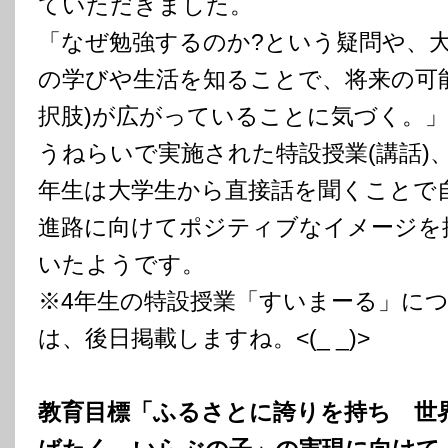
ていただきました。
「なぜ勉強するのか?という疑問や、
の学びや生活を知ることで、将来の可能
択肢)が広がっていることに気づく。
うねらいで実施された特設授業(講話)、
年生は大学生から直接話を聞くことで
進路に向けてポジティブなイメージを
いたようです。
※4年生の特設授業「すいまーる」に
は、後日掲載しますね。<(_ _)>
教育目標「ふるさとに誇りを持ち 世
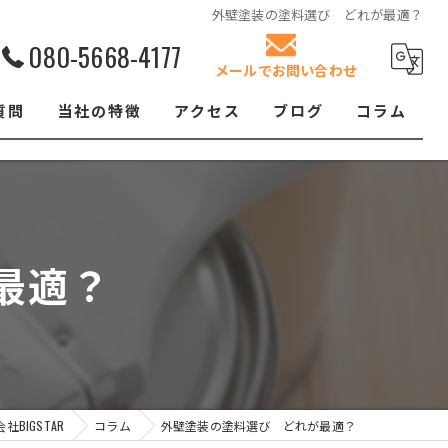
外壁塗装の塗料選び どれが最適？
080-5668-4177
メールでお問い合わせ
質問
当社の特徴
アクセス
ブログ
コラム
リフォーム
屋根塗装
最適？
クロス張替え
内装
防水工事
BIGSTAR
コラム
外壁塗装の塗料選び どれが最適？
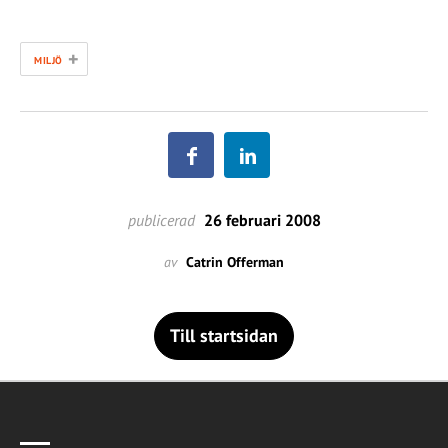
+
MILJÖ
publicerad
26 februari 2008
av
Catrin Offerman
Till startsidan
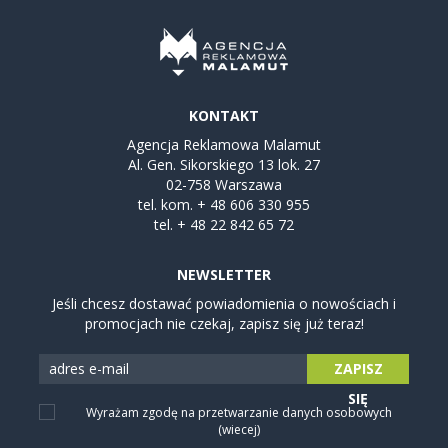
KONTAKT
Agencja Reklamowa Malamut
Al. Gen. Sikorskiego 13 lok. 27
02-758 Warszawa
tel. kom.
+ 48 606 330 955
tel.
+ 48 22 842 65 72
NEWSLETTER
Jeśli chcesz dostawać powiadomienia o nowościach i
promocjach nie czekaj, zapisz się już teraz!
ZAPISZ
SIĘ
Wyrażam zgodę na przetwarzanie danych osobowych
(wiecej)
...
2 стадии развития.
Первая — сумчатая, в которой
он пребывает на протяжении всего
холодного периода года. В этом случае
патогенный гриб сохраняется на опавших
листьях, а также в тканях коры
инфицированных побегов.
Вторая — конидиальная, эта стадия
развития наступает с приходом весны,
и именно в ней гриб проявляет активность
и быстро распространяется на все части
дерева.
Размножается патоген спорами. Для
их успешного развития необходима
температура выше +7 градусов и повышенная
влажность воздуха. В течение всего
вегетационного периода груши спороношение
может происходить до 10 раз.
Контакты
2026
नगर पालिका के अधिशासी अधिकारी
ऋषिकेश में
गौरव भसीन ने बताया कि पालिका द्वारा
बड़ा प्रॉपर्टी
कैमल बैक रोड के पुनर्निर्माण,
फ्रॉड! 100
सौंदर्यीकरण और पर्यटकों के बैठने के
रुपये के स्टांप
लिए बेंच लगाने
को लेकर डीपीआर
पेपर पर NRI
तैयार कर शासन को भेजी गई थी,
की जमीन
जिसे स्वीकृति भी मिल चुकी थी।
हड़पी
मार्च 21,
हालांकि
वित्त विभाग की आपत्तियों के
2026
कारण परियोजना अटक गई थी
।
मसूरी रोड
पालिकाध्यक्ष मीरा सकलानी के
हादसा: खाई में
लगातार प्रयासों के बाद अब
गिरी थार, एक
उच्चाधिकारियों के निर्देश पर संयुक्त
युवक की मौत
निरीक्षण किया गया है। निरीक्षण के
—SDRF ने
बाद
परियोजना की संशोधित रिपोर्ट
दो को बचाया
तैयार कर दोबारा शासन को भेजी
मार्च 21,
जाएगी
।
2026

▸ **Your assignment**:
From the entries above, copy every line that holds the word "развития".

▸ **Solution to this task**:
2 стадии развития.
развития наступает с приходом весны,
их успешного развития необходима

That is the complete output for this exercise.